Ginger Lime Glaze Makes 2 cups
8" ginger, peeled and cut into very fine threads
zest of 4 limes
1 ½ cups tarragon vinegar
¾ cup sugar
Combine all ingredients in a non reactive pot. Bring to a boil. Remove from the heat and let sit for 5 minutes to infuse flavors. Bring back to a boil and repeat process. Bring back to a boil for a third time. Set aside until cool enough to cover and refrigerate. The glaze will last indefinitely and makes a great iced or hot tea base.
Make the miso vinaigrette and ginger glaze ahead of time and keep in the refrigerator. Ever so slightly peel each stem of asparagus to eliminate any stringy toughness and to insure even cooking.. Blanch in a large pot of boiling salted water until the stems just bend, 3-5 minutes. Remove immediately to an ice bath to stop cooking and preserve green color. Remove from the water as soon as the asparagus is chilled and drain. Asparagus is much more flavorful if not served ice cold so keep at room temperature if just before service. If not, refrigerate until 10-15 minutes before ready to use. Section grapefruit into a strainer over a bowl.
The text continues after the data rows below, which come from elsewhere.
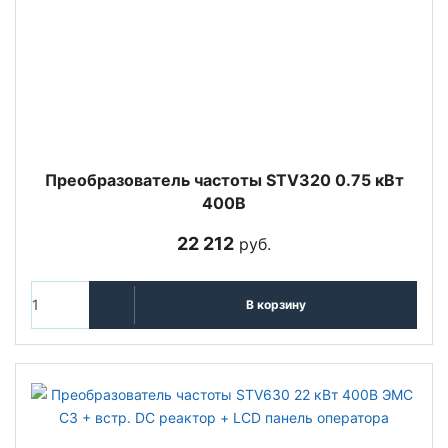
Преобразователь частоты STV320 0.75 кВт
400В
22 212
руб.
В корзину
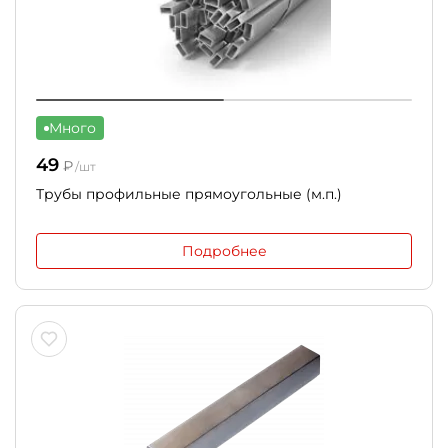
Много
49
₽
/шт
Трубы профильные прямоугольные (м.п.)
Подробнее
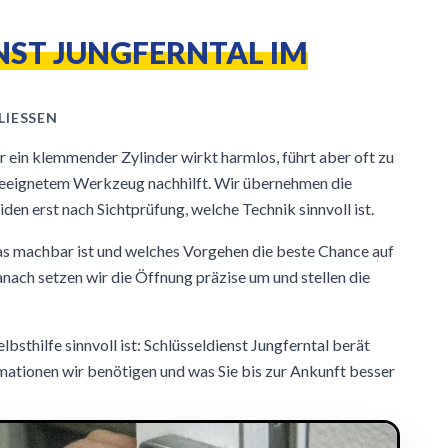
NST JUNGFERNTAL IM
IESSEN
 ein klemmender Zylinder wirkt harmlos, führt aber oft zu
eeignetem Werkzeug nachhilft. Wir übernehmen die
den erst nach Sichtprüfung, welche Technik sinnvoll ist.
was machbar ist und welches Vorgehen die beste Chance auf
nach setzen wir die Öffnung präzise um und stellen die
lbsthilfe sinnvoll ist: Schlüsseldienst Jungferntal berät
mationen wir benötigen und was Sie bis zur Ankunft besser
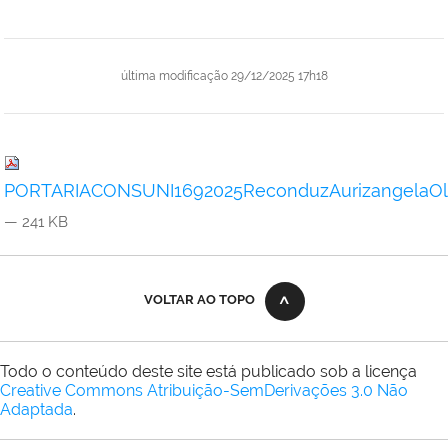
última modificação
29/12/2025 17h18
PORTARIACONSUNI1692025ReconduzAurizangelaOliv
— 241 KB
VOLTAR AO TOPO
Todo o conteúdo deste site está publicado sob a licença
Creative Commons Atribuição-SemDerivações 3.0 Não
Adaptada
.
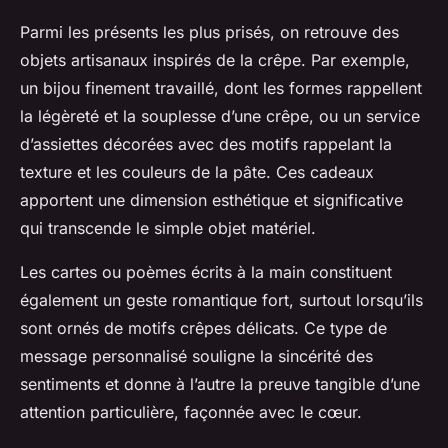
Parmi les présents les plus prisés, on retrouve des
objets artisanaux inspirés de la crêpe. Par exemple,
un bijou finement travaillé, dont les formes rappellent
la légèreté et la souplesse d’une crêpe, ou un service
d’assiettes décorées avec des motifs rappelant la
texture et les couleurs de la pâte. Ces cadeaux
apportent une dimension esthétique et significative
qui transcende le simple objet matériel.
Les cartes ou poèmes écrits à la main constituent
également un geste romantique fort, surtout lorsqu’ils
sont ornés de motifs crêpes délicats. Ce type de
message personnalisé souligne la sincérité des
sentiments et donne à l’autre la preuve tangible d’une
attention particulière, façonnée avec le cœur.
Squeeze out as much juice as you can from the remaining fruit pith. Make sure the sections are whole and cleaned of all pith. (it is best to buy a couple of extra grapefruit, to assure enough perfect sections) Place the sections into a separate bowl and cover with ginger glaze. Drink the fresh squeezed juice. To arrange the salad, cover the asparagus with a cup or so of the miso vinaigrette, saving enough to dress the bottom of each salad plate. Let the asparagus soak in the dressing for a couple of minutes. Meanwhile, cover the bottom of each salad plate with a layer of the miso vinaigrette. Arrange a log pile of 7 asparagus spears in the center of each plate. Arrange 3 grapefruit sections fanned out on each side of the asparagus. Sprinkle with scallions and sesame seeds.